[Saved data entries]
Start of Block

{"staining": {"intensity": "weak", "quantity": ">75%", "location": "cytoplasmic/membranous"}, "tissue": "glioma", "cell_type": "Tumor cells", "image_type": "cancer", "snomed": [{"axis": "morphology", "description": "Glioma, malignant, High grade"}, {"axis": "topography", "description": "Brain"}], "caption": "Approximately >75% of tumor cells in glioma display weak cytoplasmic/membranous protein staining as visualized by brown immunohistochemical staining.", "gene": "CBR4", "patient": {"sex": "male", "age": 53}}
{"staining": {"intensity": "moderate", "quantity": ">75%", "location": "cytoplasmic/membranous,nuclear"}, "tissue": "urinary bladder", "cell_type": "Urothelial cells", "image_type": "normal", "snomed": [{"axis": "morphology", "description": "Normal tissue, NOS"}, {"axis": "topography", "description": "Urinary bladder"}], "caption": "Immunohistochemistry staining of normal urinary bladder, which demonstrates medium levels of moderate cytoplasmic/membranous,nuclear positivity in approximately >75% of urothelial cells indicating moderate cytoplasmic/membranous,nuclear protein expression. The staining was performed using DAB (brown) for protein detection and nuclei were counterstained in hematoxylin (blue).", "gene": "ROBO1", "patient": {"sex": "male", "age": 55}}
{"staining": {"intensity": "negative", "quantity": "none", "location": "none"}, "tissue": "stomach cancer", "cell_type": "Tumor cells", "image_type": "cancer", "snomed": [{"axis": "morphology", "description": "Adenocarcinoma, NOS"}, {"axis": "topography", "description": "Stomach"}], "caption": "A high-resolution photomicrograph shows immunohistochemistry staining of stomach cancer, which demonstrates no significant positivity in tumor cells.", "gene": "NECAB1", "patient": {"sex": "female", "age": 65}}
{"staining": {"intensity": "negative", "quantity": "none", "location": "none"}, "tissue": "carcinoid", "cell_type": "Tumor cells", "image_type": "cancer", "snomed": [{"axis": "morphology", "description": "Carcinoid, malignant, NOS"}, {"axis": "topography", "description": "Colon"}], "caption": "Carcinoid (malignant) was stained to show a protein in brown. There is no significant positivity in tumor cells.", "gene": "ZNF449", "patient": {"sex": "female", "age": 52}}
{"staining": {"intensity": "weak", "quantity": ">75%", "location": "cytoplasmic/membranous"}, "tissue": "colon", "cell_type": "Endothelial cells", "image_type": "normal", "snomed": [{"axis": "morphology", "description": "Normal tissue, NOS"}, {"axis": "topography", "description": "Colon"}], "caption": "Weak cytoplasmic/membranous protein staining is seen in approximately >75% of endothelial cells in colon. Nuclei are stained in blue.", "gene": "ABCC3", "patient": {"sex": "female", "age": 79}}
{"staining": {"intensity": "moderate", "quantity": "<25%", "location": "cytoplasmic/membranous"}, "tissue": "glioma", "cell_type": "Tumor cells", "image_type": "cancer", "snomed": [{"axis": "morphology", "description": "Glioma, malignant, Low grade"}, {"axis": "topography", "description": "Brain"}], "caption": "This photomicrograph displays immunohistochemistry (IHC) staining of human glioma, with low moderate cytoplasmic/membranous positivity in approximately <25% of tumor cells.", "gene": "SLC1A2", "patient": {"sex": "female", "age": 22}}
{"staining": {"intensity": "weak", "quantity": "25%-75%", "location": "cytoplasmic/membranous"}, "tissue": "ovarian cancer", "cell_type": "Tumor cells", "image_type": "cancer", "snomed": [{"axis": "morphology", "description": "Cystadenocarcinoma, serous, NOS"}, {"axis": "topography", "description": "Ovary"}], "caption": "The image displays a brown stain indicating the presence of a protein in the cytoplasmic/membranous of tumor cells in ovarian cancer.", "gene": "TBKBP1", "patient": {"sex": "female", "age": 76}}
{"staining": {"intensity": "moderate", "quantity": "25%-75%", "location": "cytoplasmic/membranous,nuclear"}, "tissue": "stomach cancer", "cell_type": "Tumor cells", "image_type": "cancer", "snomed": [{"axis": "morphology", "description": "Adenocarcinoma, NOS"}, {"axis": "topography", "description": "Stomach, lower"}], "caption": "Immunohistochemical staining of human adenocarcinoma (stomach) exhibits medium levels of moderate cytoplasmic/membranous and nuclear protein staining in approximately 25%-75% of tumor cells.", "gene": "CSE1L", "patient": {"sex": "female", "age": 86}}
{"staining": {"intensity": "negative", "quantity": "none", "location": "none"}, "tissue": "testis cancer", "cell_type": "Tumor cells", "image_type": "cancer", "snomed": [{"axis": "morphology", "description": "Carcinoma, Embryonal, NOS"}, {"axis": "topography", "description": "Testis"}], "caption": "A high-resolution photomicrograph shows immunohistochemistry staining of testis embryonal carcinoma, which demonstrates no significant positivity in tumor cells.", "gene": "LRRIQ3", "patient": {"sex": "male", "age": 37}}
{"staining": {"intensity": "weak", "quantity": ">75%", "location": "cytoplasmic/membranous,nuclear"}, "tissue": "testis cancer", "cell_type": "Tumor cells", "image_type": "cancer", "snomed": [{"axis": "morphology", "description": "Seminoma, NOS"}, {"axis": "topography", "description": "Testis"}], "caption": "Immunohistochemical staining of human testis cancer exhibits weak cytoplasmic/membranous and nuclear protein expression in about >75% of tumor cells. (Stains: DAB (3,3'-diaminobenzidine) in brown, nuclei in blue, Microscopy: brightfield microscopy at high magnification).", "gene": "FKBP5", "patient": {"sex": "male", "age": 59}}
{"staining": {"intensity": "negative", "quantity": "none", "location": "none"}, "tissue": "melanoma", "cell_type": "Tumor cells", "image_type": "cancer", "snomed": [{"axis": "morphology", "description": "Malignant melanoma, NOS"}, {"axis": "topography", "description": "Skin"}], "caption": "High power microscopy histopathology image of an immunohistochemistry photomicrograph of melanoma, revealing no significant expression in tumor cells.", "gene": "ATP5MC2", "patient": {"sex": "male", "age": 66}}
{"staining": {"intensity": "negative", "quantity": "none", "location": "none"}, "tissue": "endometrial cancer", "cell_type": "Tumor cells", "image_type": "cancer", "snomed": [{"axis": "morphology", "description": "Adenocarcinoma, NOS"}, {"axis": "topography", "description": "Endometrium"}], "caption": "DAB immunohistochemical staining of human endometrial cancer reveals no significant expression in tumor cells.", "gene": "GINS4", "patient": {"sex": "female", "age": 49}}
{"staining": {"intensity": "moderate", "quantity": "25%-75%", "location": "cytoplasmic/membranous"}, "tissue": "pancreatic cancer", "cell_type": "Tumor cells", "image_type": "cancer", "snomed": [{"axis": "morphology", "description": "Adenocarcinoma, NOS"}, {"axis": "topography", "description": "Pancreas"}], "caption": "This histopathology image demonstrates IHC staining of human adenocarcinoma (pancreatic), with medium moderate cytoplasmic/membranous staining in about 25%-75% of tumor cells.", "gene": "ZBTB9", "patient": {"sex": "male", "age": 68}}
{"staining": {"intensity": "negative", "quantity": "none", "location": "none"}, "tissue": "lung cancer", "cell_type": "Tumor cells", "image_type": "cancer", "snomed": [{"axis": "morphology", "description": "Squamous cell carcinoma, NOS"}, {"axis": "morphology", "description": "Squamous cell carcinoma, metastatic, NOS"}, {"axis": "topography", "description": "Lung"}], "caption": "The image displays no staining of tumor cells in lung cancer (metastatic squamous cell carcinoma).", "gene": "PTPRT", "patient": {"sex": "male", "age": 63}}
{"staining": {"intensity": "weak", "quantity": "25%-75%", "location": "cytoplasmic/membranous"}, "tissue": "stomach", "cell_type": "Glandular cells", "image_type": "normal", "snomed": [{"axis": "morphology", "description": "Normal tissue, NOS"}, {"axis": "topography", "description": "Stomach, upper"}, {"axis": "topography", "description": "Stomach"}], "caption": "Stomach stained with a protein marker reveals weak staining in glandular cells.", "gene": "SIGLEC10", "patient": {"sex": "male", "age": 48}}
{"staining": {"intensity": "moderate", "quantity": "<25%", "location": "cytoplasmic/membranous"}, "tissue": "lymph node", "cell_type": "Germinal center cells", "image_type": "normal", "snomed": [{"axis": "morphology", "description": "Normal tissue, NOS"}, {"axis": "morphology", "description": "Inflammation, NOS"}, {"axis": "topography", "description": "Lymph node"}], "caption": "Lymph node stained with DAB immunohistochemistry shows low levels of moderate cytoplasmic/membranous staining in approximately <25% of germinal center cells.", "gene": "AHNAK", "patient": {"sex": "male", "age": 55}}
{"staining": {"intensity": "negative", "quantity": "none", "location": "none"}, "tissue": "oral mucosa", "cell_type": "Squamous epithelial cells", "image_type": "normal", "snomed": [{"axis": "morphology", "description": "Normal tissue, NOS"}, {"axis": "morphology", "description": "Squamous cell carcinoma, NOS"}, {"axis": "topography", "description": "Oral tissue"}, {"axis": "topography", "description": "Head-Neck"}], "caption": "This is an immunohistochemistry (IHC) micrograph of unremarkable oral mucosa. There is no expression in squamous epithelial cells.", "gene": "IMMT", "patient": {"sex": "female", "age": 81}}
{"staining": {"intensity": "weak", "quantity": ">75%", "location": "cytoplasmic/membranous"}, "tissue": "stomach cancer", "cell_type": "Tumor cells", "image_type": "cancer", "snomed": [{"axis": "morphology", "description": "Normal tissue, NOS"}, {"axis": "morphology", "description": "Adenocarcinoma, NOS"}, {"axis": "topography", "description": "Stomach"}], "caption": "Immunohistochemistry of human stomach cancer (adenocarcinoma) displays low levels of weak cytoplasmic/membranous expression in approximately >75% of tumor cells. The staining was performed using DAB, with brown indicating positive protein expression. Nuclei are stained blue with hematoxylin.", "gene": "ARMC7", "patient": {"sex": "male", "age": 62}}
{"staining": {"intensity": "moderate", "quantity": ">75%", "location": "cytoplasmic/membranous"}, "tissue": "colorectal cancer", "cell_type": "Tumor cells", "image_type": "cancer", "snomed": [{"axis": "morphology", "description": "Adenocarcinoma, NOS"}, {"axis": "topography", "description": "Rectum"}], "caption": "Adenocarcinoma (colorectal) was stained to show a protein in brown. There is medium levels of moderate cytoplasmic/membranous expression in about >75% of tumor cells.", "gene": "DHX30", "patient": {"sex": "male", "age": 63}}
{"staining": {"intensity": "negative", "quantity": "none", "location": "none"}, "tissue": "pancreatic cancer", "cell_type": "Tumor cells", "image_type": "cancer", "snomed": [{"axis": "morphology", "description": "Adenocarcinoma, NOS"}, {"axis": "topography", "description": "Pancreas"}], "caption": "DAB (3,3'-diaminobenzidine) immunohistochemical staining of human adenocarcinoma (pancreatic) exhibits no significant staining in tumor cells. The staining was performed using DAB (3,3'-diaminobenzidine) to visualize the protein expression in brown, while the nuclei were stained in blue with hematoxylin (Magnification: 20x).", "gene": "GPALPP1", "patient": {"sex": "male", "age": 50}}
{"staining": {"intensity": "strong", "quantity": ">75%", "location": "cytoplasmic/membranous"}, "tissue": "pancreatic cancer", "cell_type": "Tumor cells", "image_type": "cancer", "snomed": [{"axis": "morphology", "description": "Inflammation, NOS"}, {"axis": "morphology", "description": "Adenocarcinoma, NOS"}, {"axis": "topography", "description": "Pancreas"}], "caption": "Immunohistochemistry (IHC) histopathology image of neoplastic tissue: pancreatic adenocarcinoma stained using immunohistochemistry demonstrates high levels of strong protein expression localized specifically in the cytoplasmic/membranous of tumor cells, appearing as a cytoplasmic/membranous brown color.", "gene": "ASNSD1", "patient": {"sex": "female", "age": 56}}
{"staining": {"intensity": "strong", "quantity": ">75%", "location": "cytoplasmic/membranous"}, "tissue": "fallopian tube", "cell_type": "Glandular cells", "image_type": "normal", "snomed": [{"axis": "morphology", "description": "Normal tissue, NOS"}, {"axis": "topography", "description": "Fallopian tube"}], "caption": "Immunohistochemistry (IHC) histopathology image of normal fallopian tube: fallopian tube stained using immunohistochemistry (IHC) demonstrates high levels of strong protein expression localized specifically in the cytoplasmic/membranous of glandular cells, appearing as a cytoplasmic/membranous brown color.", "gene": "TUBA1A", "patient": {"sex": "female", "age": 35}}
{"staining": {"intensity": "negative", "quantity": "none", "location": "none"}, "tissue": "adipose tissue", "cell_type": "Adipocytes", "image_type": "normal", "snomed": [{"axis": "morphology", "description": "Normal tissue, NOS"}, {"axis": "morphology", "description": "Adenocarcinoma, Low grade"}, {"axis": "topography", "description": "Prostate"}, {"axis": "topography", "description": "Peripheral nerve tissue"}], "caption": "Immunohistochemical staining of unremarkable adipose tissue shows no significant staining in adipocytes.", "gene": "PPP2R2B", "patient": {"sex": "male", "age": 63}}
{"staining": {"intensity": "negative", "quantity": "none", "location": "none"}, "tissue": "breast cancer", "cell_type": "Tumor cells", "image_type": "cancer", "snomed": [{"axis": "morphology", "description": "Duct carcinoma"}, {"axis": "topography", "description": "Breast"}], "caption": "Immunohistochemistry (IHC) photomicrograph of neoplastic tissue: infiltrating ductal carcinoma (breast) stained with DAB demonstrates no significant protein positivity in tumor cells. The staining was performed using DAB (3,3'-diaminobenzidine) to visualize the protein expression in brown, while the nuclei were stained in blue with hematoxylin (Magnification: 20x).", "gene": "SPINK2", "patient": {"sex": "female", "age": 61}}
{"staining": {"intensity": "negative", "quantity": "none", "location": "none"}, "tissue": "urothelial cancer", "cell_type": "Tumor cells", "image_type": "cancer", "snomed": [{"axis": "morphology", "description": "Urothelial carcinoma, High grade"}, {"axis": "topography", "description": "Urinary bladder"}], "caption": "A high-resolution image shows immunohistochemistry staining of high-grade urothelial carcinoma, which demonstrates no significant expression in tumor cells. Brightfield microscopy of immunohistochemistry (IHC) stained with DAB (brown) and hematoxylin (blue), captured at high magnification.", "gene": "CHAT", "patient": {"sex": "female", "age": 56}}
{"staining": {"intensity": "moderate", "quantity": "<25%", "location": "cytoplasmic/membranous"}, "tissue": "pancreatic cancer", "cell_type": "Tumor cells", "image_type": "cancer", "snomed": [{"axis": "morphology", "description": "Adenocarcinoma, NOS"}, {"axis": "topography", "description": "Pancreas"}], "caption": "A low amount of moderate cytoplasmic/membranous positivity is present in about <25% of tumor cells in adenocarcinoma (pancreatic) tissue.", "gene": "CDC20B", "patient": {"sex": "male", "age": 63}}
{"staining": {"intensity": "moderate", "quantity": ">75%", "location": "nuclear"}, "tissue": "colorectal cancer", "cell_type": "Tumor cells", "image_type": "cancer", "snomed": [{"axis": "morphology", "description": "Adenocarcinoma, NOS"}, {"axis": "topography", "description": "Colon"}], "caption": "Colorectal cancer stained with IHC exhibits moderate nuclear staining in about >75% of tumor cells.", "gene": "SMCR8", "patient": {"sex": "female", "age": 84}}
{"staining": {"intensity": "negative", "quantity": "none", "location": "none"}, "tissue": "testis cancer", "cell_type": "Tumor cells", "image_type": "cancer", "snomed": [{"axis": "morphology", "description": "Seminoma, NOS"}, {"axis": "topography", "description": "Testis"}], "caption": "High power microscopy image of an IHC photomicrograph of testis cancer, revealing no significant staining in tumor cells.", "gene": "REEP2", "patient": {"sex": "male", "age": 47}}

End of Block

## Work required
Every line above from the line with "staining of unremarkable" to the line with "(IHC) photomicrograph of", inclusive, must be returned exactly; no other line belongs in the reply.

## Solution to this exercise
{"staining": {"intensity": "negative", "quantity": "none", "location": "none"}, "tissue": "adipose tissue", "cell_type": "Adipocytes", "image_type": "normal", "snomed": [{"axis": "morphology", "description": "Normal tissue, NOS"}, {"axis": "morphology", "description": "Adenocarcinoma, Low grade"}, {"axis": "topography", "description": "Prostate"}, {"axis": "topography", "description": "Peripheral nerve tissue"}], "caption": "Immunohistochemical staining of unremarkable adipose tissue shows no significant staining in adipocytes.", "gene": "PPP2R2B", "patient": {"sex": "male", "age": 63}}
{"staining": {"intensity": "negative", "quantity": "none", "location": "none"}, "tissue": "breast cancer", "cell_type": "Tumor cells", "image_type": "cancer", "snomed": [{"axis": "morphology", "description": "Duct carcinoma"}, {"axis": "topography", "description": "Breast"}], "caption": "Immunohistochemistry (IHC) photomicrograph of neoplastic tissue: infiltrating ductal carcinoma (breast) stained with DAB demonstrates no significant protein positivity in tumor cells. The staining was performed using DAB (3,3'-diaminobenzidine) to visualize the protein expression in brown, while the nuclei were stained in blue with hematoxylin (Magnification: 20x).", "gene": "SPINK2", "patient": {"sex": "female", "age": 61}}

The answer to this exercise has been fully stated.